Om vast te stellen of een kind een tekort aan groeihormoon heeft, worden verschillende onderzoeken uitgevoerd.
- Een röntgenfoto van de linkerhand van het kind wordt gemaakt om de botleeftijd te meten
- Bloedonderzoek naar de aanmaak van groeihormoon
- Eventuele een MRI-scan van de hersenen
Röntgenfoto
Het is belangrijk te weten of de botleeftijd overeenkomt met de werkelijke leeftijd van het kind. As de botleeftijd namelijk lager uitvalt, wijst dat op een tekort aan groeihormoon.
Bloedonderzoek
Met een bloedonderzoek naar de aanmaak van groeihormoon kan er bepaald worden hoeveel groeihormoon in het bloed zit, een lage hoeveelheid hoeft echter nog niet te duiden op een groeihormoontekort, omdat de hypofyse dag en nacht groeihormoon afgeeft.
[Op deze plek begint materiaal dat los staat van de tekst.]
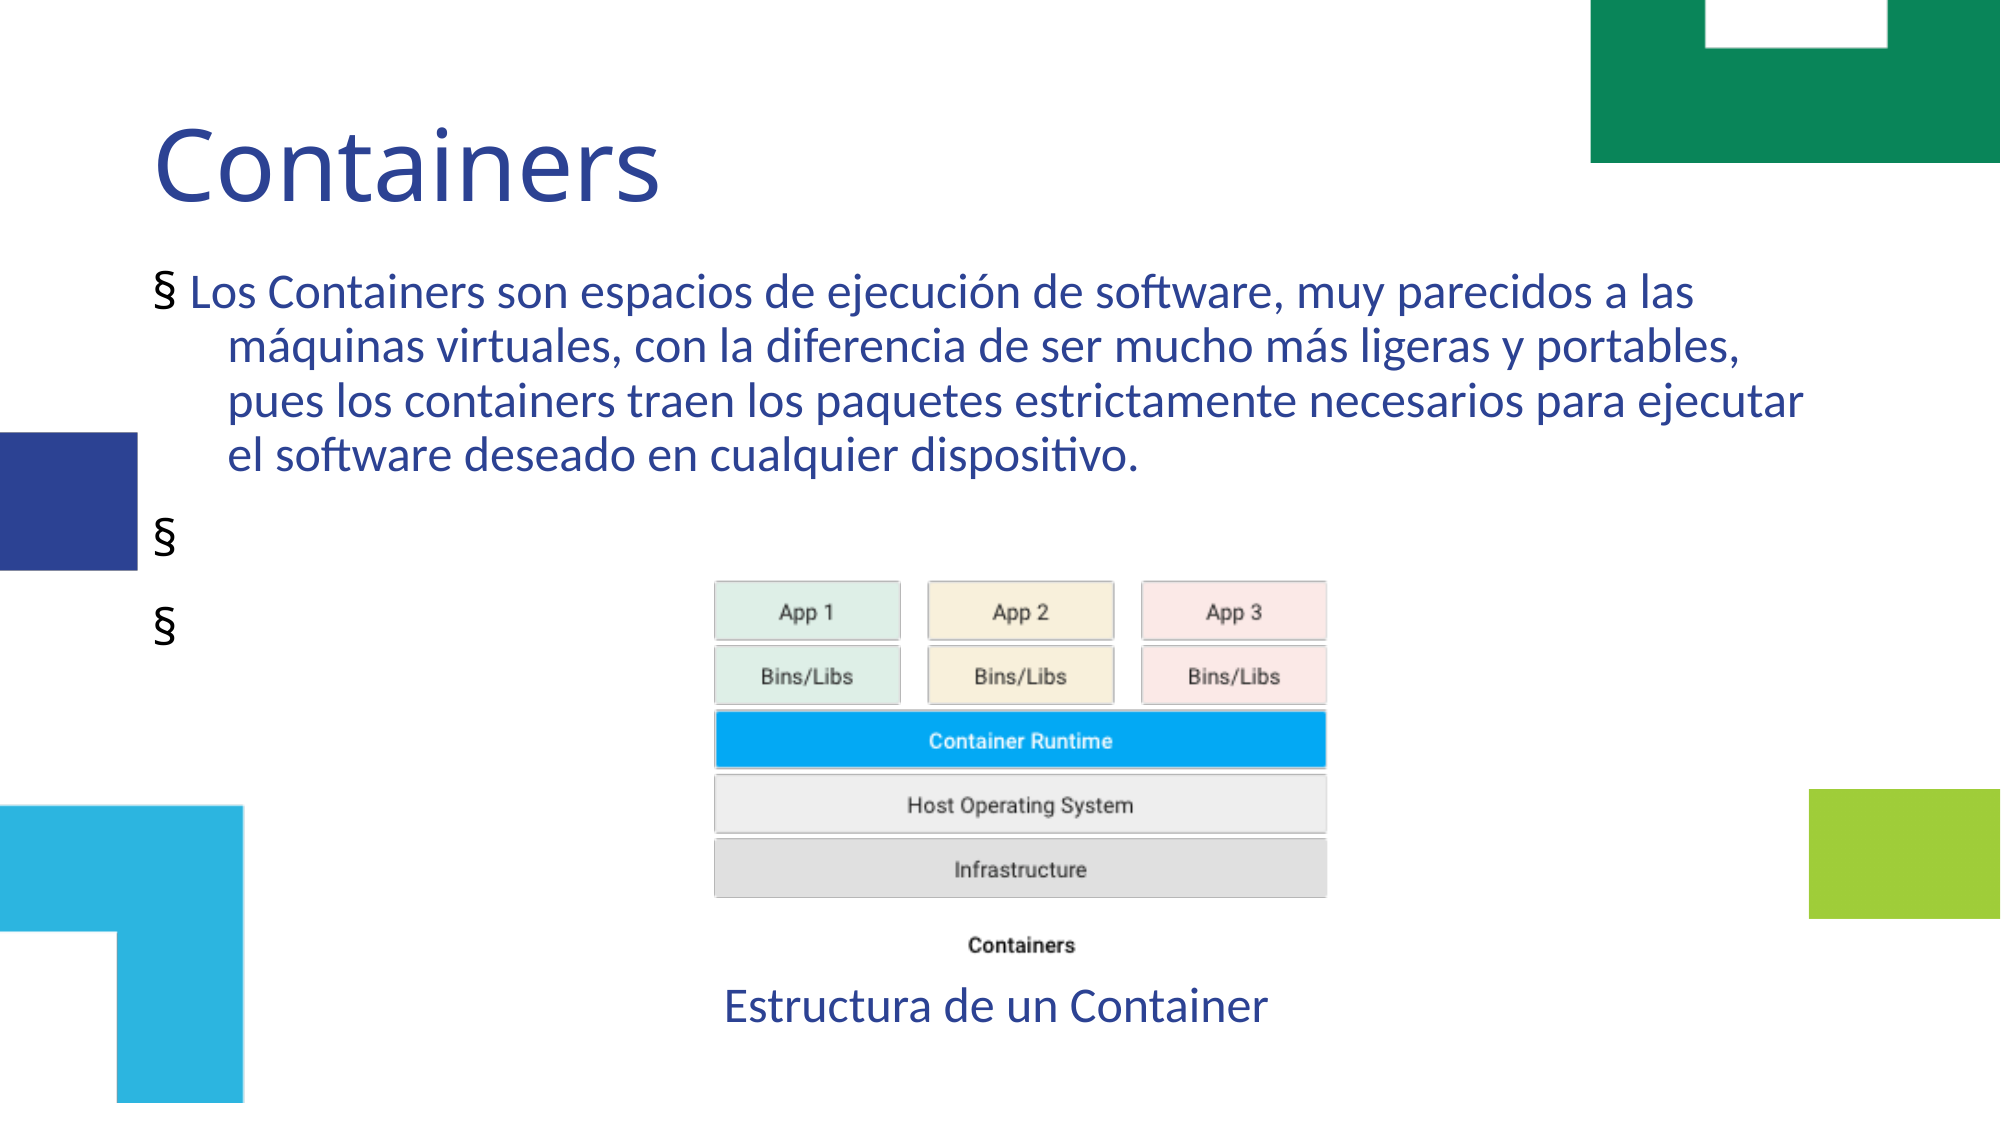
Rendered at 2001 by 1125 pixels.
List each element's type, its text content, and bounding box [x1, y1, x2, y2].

list Los Containers son espacios de ejecución de software, muy parecidos a las máquinas virtuales, con la diferencia de ser mucho más ligeras y portables, pues los containers traen los paquetes estrictamente necesarios para ejecutar el software deseado en cualquier dispositivo. [137, 258, 1863, 973]
title Containers [137, 59, 1863, 258]
text_box Estructura de un Container [708, 971, 1349, 1066]
picture [673, 501, 1328, 991]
Telkens in afwisselende hoeveelheden. Om erachter te komen of er daadwerkelijk sprake is van een groeihormoontekort , wordt er via een infuus een stof ingebracht die de hypofyse prikkelt groeihormoon af te geven. Bij het uitblijven van groeihormoon, kan er met zekerheid gezegd worden dat er sprake is van groeihormoontekort.
MRI-scan
Een MRI-scan wordt alleen gemaakt als het vermoeden bestaat dat het tekort aan groeihormoon is ontstaan doordat de hypofyse is beschadigd of zich niet goed heeft ontwikkeld.